Text block -
══════════════════════════════
1

Using multiprocessing.pool I can split an input list for a single function to be processed in parallel along multiple CPUs. Like this:

from multiprocessing import Pool

def f(x):
    return x*x

if __name__ == '__main__':
    pool = Pool(processes=4)
    results = pool.map(f, range(100))
    pool.close()
    pool.join()    

However, this does not allow to run different functions on different processors. If I want to do something like this, in parallel / simultaneously:

foo1(args1) --> Processor1
foo2(args2) --> Processor2

How can this be done?

Edit: After Darkonaut remarks, I do not care about specifically assigning foo1 to Processor number 1. It can be any processor as chosen by the OS. I am just interested in running independent functions in different/ parallel Processes. So rather:

foo1(args1) --> process1
foo2(args2) --> process2
hirschme
  • 774
  • 2
  • 11
  • 40
  • See [Designate specific CPU for a process - python multiprocessing](https://stackoverflow.com/questions/36172101/designate-specific-cpu-for-a-process-python-multiprocessing) – Kos Jun 06 '19 at 16:20
  • @Kos does this really parallelize the code? Or does it just assigns which processor to use, but will still run the code sequentially..? – hirschme Jun 06 '19 at 16:30
  • I believe it does, see what happens if you remove `time.sleep(1 + 3 * worker)` – Kos Jun 06 '19 at 18:34
  • 1
    Also if I replace `p.cpu_affinity([worker])` by `p.cpu_affinity([worker // 2])` then I can see half of my cores idling. Looks like it does the trick. (I'm testing on Ubuntu.) – Kos Jun 06 '19 at 18:37
  • How many functions and how many cores do you have? Does a function execute more than once, with different arguments? Are you sure you want to map function execution directly to specific cores and not just processes? This level of micromanagement would be rather unusual and not necessary if you just care about parallel execution of different functions. – Darkonaut Jun 06 '19 at 19:10
  • @Darkonaut I just care about parallel execution of different functions (lets just assume 2 functions and two processors, being executed only once). I am not sure what do you mean with specific cores and not just processes, I never mentioned the word core. Could you explain what do you mean by that? – hirschme Jun 06 '19 at 19:15
  • 1
    A "processor" is hardware, a "process" is the software abstraction for an execution context. When you fiddle with cpu-affinity you're targeting hardware directly. Usually you would let the OS decide on which core (processor) to execute your processes. – Darkonaut Jun 06 '19 at 19:21
  • @Darkonaut right, I do only care about parallel processes, regardless if this means using different Processors/Cores (or different threads within a processor). The assignment of which piece of hardware does this I can leave to the OS – hirschme Jun 06 '19 at 19:24
  • I have such a solution [here](https://stackoverflow.com/a/52992065/9059420), you just have to switch the `ThreadPool` with the regular process-Pool, it's the same API. – Darkonaut Jun 06 '19 at 19:56

1 Answers1

2

I usually find it easiest to use the concurrent.futures module for concurrency. You can achieve the same with multiprocessing, but concurrent.futures has (IMO) a much nicer interface.
══════════════════════════════
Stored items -

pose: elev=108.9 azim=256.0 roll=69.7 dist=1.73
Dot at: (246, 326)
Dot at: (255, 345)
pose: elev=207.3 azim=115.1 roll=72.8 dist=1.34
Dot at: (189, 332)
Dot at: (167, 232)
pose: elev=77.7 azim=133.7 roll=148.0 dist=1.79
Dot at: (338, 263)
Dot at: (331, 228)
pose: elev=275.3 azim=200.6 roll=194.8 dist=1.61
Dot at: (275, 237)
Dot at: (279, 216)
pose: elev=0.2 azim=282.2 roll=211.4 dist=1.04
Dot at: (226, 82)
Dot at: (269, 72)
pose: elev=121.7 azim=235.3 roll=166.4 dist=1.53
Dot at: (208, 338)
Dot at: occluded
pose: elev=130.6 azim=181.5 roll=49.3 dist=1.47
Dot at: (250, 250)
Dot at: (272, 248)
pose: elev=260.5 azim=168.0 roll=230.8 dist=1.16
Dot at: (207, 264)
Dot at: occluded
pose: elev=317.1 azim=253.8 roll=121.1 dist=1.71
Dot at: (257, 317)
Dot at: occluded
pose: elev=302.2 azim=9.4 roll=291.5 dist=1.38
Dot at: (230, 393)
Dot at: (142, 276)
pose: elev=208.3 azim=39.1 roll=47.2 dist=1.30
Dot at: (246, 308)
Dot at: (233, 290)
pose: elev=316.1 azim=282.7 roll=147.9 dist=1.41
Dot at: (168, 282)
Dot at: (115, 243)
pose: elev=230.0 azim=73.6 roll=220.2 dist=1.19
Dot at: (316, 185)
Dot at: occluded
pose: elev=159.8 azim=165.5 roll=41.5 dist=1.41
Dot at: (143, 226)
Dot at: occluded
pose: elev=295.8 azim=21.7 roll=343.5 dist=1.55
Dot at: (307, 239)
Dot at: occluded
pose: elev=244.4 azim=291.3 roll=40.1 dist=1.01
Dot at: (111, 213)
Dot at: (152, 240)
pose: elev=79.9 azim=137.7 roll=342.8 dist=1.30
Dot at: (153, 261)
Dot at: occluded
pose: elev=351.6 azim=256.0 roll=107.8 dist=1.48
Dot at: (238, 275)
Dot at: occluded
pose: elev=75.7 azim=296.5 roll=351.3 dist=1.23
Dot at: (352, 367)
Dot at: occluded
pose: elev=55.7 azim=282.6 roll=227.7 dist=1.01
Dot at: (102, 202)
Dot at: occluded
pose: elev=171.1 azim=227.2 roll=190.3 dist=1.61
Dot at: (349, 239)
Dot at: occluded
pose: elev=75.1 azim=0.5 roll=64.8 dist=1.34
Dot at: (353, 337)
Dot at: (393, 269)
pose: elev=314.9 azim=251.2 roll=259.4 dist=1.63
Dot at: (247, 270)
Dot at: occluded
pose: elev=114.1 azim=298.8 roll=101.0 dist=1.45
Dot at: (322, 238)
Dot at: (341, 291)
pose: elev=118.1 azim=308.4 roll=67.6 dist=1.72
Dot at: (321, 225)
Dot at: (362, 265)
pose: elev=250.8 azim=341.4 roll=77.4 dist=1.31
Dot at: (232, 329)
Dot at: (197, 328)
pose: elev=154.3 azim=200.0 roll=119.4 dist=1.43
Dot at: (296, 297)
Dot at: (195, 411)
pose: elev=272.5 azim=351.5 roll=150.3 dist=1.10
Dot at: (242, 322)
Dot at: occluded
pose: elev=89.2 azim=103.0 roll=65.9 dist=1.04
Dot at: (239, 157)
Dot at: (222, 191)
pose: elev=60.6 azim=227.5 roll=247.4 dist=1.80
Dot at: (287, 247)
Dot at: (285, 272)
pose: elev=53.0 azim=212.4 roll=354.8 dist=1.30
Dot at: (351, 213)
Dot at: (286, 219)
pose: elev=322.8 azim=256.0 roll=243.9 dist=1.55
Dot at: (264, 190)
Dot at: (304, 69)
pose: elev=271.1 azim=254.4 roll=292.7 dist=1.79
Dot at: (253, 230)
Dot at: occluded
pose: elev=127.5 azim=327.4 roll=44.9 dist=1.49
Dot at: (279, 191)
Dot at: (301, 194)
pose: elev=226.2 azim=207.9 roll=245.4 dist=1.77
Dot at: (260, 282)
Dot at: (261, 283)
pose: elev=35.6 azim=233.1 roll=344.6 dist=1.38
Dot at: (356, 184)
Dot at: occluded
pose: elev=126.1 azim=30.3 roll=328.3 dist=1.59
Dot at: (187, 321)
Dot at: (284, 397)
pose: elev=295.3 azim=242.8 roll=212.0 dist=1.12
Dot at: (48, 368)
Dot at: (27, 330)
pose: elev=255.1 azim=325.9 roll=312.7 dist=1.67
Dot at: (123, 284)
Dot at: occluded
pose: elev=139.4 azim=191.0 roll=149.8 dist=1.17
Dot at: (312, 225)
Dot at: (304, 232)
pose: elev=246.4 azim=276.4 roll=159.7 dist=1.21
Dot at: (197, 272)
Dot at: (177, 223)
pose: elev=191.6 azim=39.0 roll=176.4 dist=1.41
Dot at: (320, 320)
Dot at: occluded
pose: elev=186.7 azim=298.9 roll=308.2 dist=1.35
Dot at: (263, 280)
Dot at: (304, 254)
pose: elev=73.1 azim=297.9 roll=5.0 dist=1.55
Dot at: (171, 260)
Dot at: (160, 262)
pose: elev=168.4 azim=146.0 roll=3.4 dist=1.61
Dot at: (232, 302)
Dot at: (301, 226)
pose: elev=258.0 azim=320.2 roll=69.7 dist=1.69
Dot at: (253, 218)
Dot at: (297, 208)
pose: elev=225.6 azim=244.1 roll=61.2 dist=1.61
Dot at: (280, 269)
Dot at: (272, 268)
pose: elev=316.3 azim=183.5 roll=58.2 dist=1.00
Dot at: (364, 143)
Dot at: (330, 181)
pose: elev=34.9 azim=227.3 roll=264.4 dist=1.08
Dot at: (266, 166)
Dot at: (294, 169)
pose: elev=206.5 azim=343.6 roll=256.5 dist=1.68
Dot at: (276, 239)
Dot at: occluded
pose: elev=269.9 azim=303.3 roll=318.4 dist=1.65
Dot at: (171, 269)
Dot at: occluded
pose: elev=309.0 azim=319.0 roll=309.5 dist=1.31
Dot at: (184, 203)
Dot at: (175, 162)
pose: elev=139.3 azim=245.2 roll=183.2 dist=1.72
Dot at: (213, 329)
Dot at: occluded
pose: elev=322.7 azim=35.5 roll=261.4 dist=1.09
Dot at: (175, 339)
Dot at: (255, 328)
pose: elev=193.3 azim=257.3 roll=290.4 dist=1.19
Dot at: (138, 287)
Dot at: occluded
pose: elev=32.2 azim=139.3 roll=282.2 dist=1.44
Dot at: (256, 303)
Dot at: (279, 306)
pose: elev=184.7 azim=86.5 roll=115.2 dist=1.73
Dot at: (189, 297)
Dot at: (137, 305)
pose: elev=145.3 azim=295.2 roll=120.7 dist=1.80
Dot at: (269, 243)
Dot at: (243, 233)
══════════════════════════════
Directions for this task - Reproduce the passage of the thread on running different functions in parallel processes that lies between "from multiprocessing import" and "pool.close()", inclusive.

Exercise answer -
from multiprocessing import Pool

def f(x):
    return x*x

if __name__ == '__main__':
    pool = Pool(processes=4)
    results = pool.map(f, range(100))
    pool.close()